Le rayon a été détecté par le Telescope Array, un champ de 507 détecteurs répartis sur 700 km2 dans le désert occidental de l’Utah. Les réseaux fonctionnent à une altitude d’environ 1 200 m, dans un air sec et exempt de pollution lumineuse, ce qui leur confère la capacité exceptionnelle de détecter les particules des rayons cosmiques. Selon les chercheurs, les arrivées de particules qui sont la signature des plus robustes UHECR sont extrêmement rares, environ une particule par siècle et par kilomètre carré, c’est pourquoi les réseaux qui les détectent doivent couvrir une large zone. Il a même été envisagé d’installer un réseau de détecteurs de rayons cosmiques sur la Lune.
On estime que l’énergie contenue dans la particule d’Amaterasu n’est surpassée que par celle de la particule Oh-My-God, qui a également été détectée dans l’Utah à l’aide d’un observatoire connu sous le nom de Fly’s Eye en 1991. Dans un communiqué sur la découverte, l’Utah indique que la force du rayon Amaterasu serait comparable à la chute d’une brique sur votre orteil à hauteur de taille, et compare son énergie cinétique à celle d’un lancer de balle rapide voyageant sur des millions d’années-lumière.
Représentation artistique de l’astronomie des rayons cosmiques à ultra-haute énergie pour expliquer des phénomènes extrêmement énergétiques. (Université métropolitaine d’Osaka/L-Insight, Université de Kyoto/ Ryuunosuke Takeshige)
Pour obtenir le statut d’UHECR, la particule produite par le rayon doit avoir une énergie supérieure à 240 exaélectronvolts (EeV). La particule Oh-My-God avait une énergie de 320 EeV et la particule Amaterasu une énergie d’environ 244 EeV. Pour donner un ordre d’idée, un électronvolt (EeV) est environ un million de fois plus élevé que l’énergie que nos accélérateurs de particules peuvent atteindre ici sur Terre.
Même si l’on sait que les UHECR frappent parfois la Terre, la nature de leur production est restée un mystère pour les scientifiques. L’énergie contenue dans la particule Oh-My-God n’aurait pas dû pouvoir être créée par quoi que ce soit d’observable dans notre galaxie. Cependant, comme cette particule et Amaterasu avaient toutes deux une énergie cinétique très importante, elles ne sont probablement pas affectées par les champs magnétiques et les scientifiques devraient être en mesure de remonter à leurs sources.

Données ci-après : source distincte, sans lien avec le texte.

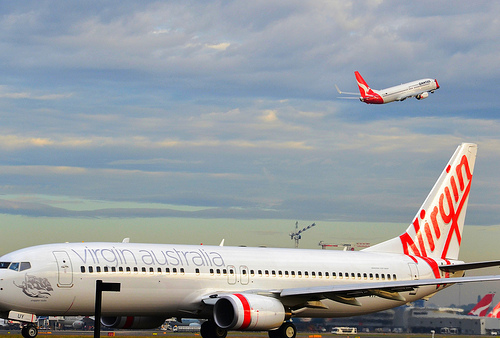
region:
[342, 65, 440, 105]
aircraft taking off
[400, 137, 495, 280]
Tail section of a Virgin Airlines plane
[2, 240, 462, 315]
airplane fuselage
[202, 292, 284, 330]
jet engine painted white with red circular stripe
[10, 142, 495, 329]
Virgin Airlines plane on the ground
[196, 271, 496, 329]
airplane wing with one engine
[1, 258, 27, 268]
airplane cockpit windows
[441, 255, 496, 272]
airplane horizontal stabilizer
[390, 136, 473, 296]
Virgin Airlines logo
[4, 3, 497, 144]
airplane taking off into a cloudy sky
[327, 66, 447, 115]
This is an airplane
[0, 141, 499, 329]
This is an airplane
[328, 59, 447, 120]
This is a red and white airplane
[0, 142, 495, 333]
This is a red and white airplane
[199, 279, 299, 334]
This is the left fuselage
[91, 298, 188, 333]
This is the right fuselage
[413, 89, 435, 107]
This is the right fuselage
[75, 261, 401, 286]
Windows of an airplane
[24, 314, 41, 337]
Front wheel of an airplane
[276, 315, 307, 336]
Behind wheel of an airplane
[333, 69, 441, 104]
the airplane in the sky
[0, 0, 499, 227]
the clouds in the sky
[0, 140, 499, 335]
the airplane on the ground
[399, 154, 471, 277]
the word Virgin on the tail of the plane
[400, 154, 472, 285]
the word Virgin written in red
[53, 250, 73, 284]
the door to the airplane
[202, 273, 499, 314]
the wing of the airplane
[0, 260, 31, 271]
the windows to the cockpit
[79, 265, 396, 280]
the passenger windows on the airplane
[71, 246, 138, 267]
the word virgin on the plane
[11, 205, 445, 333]
white airliner sitting on tarmac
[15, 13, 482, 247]
white clouds in sky overhead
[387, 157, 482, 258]
red virgin sign on plane's tail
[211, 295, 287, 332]
red and white engine under wing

Selon John Matthews, coauteur de l’étude :
Mais dans le cas de la particule Oh-My-God et de cette nouvelle particule, on remonte sa trajectoire jusqu’à sa source et il n’y a rien d’assez énergétique pour l’avoir produite. C’est là tout le mystère : que se passe-t-il ? Les phénomènes que l’on considère comme énergétiques, comme les supernovas, sont loin d’être assez énergétiques pour cela. Il faut d’énormes quantités d’énergie et des champs magnétiques très puissants pour confiner la particule pendant qu’elle est accélérée.
Selon la meilleure hypothèse des chercheurs, la particule d’Amaterasu est arrivée sur Terre en provenance du Vide local, une origine d’autant plus surprenante que l’espace cosmique bordant la Voie lactée semble fondamentalement vide. Cette zone est également différente de la source prévue pour la particule Oh-My-God.
Selon John Belz, professeur à l’université et coauteur de l’étude
Ces événements semblent provenir d’endroits complètement différents dans le ciel. Ce n’est pas comme s’il y avait une seule source mystérieuse. Il pourrait s’agir de défauts dans la structure de l’espace-temps, de cordes cosmiques qui s’entrechoquent. Je veux dire que je ne fais que lancer des idées folles que les gens trouvent parce qu’il n’y a pas d’explication conventionnelle.
Parmi ces idées, écrivent les chercheurs, il pourrait s’avérer nécessaire de revoir la conception actuelle de la physique des particules à haute énergie. Ils espèrent qu’une prochaine extension du réseau Telescope Array les aidera à percer le mystère des UHECR. Il devrait recevoir 500 nouveaux détecteurs et s’étendre sur une zone 2 900 km².
L’étude publiée dans Science : An extremely energetic cosmic ray observed by a surface detector array et présentée sur le site de l’Université d’Utah : Telescope Array detects second highest-energy cosmic ray ever.